Comparative genomics of the Microviridae
The sequence of phage ΦCA82 was compared to 14 other members of the Microviridae (Table 1) obtained from the integrated microbial genomes (IMG) system [29]. To first determine nucleotide level similarities, tetra-nucleotide comparisons between genomes were performed with jspecies [30]. Pairwise genome comparisons were based on regressions of normalized tetra-nucleotide frequency counts and the distributions of the R2 values from these comparisons were visualized in R. To compare genomes based on similarity of predicted gene sequences, the program CD-HIT [32] was used.

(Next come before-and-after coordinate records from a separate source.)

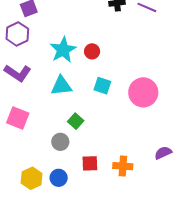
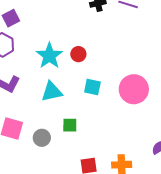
green square: (76, 121) -> (70, 125), turned -35
gray circle: (60, 142) -> (42, 138), moved

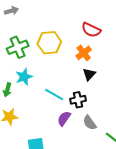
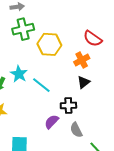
green cross: (18, 47) -> (23, 29), moved
cyan star: (24, 77) -> (19, 74), turned -30
cyan line: (54, 94) -> (41, 85), moved

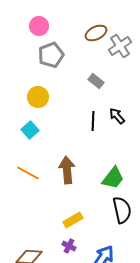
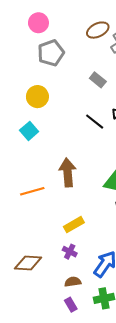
black line: (93, 121) -> (95, 122), turned -54
orange line: (28, 173) -> (32, 191), moved, turned -45

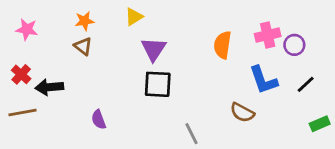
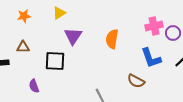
orange semicircle: (223, 45) -> (112, 39), moved
brown triangle: (83, 46) -> (23, 47), moved, turned -40
black square: (158, 84) -> (55, 61), moved

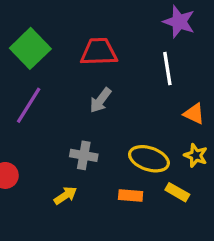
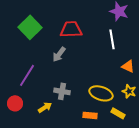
gray arrow: (100, 100) -> (59, 54), moved
purple line: (29, 105) -> (27, 75), moved
yellow arrow: (65, 196) -> (45, 107), moved

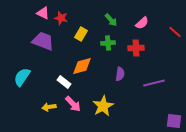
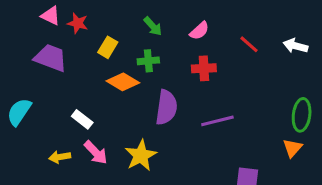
red cross: (136, 48) -> (204, 68), moved
orange diamond: (82, 66) -> (123, 82), moved, turned 45
purple semicircle: (120, 74) -> (166, 107), size x1.6

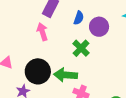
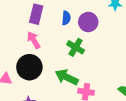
black circle: (38, 71) -> (29, 67), moved
green arrow: (66, 75) -> (67, 77), turned 35

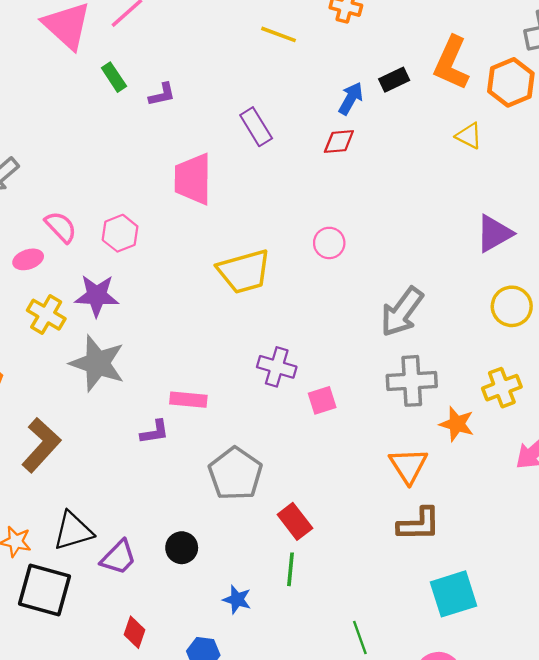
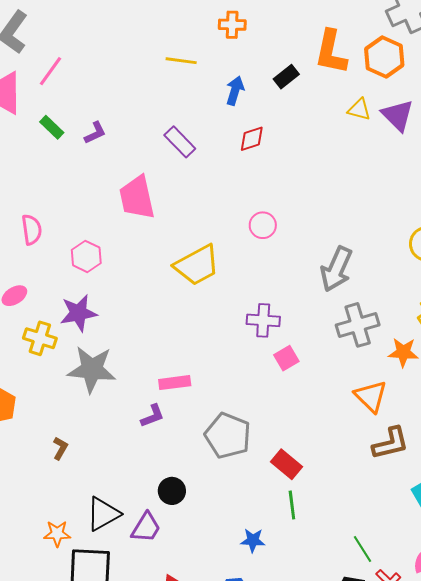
blue arrow: (351, 99) -> (235, 91), moved
pink semicircle: (61, 227) -> (32, 230), moved, turned 48
purple triangle: (494, 234) -> (398, 115), moved, turned -33
purple cross: (277, 367) -> (263, 320), moved
brown L-shape: (41, 445) -> (60, 448), size x0.5
black circle: (182, 548) -> (172, 491), moved

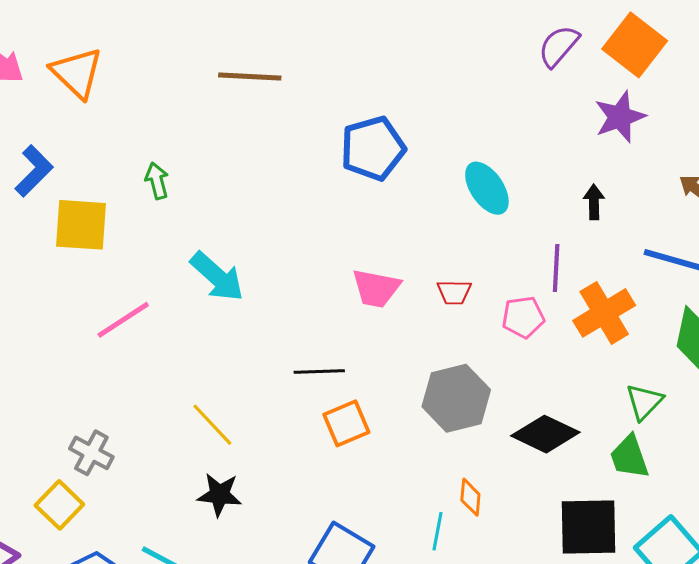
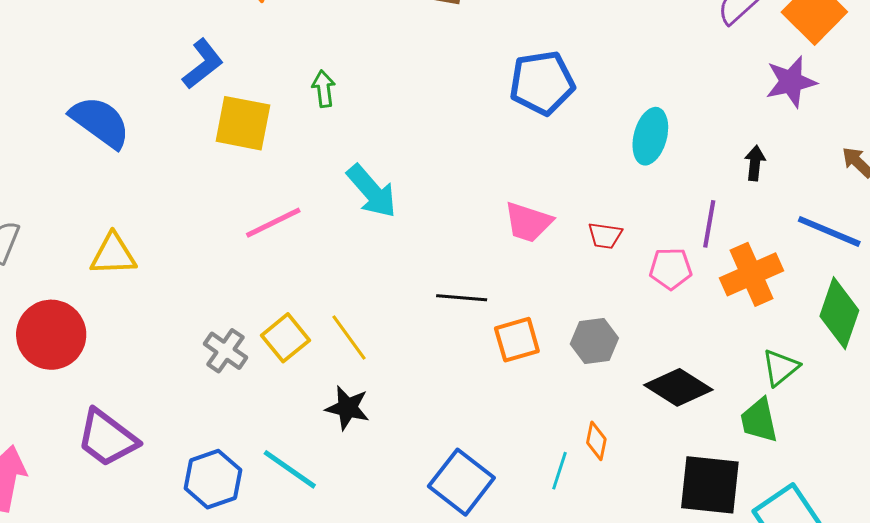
cyan ellipse: (487, 188) -> (650, 136), turned 42
gray hexagon: (456, 398) -> (594, 341), size x0.7
orange square: (346, 423) -> (517, 340), moved
yellow square: (59, 505) -> (285, 338), moved

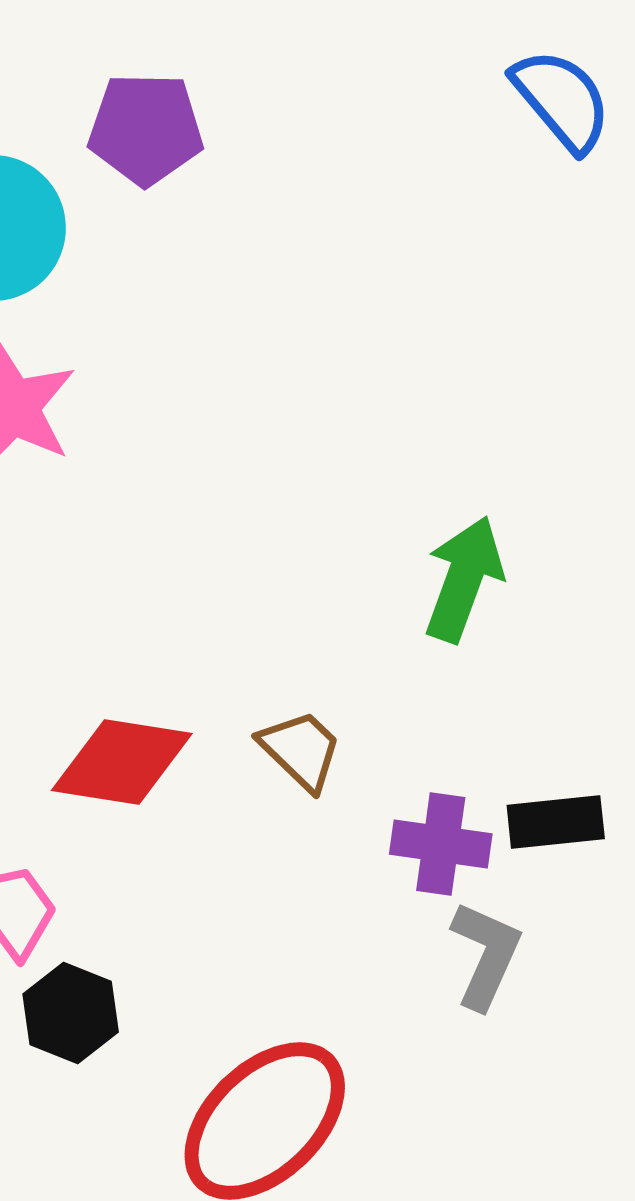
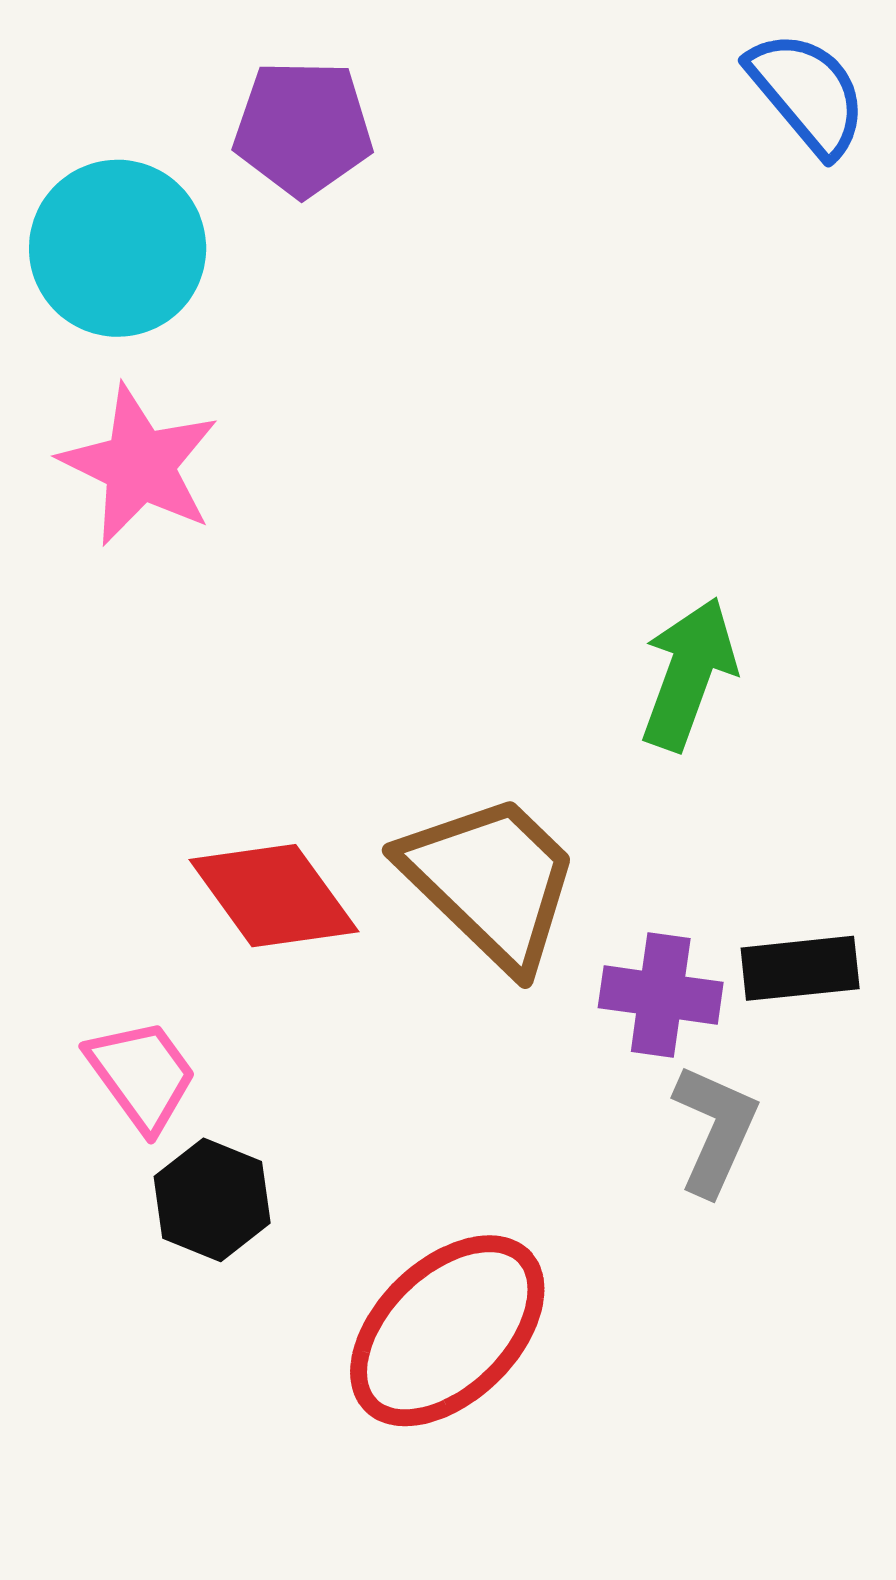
brown trapezoid: (301, 750) -> (491, 881), size x1.8
red diamond: (122, 762) -> (274, 896), turned 45

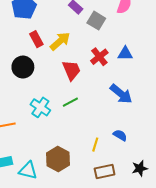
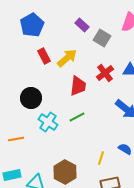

Genomic functional comparisons were based on pfam categories for each predicted gene as classified by the IMG annotation pipeline. A data table of pfam categories and gene counts for each genome was used to construct a similarity matrix and dendrogram in R. To determine which predicted genes were unique to ΦCA82 and those which were shared with other Microviridae members, the Microviridae pangenome was constructed as the union of all predicted genes from the 14 Microviridae genomes and compared to predicted genes for ΦCA82 using both CD-HIT and our data analysis pipeline as described above and blastp run with default parameters except for an e-value cutoff of 0.01.
Results and Discussion
The entire circular, single-stranded nucleotide sequence for the uncultured microvirus ΦCA82 genome was determined to be 5,514 nucleotides. The complete genome sequence had a nucleotide composition of A (38.6%), C (19.6%), G (20.1%), and T (21.6%) with an overall G + C content of 39.7%, which is similar to the chlamydial phages (37-40%). The ΦCA82 genome was organized in a modular arrangement similar to microviruses and encoded predicted proteins homologous to those chlamydial bacteriophage types and to the Bdellovibrio bacteriovorus ΦMH2K. The coding capacity of the genome is 91% as it encodes ten ORFs, greater than 99 nucleotides similarly to other chlamydial microvirus genomes [35]. The genome size, number of ORFs and total coding % of nucleotides as depicted in Figure 1 is larger than most of the chlamydial phages and is closer in size to the ΦX174 genome.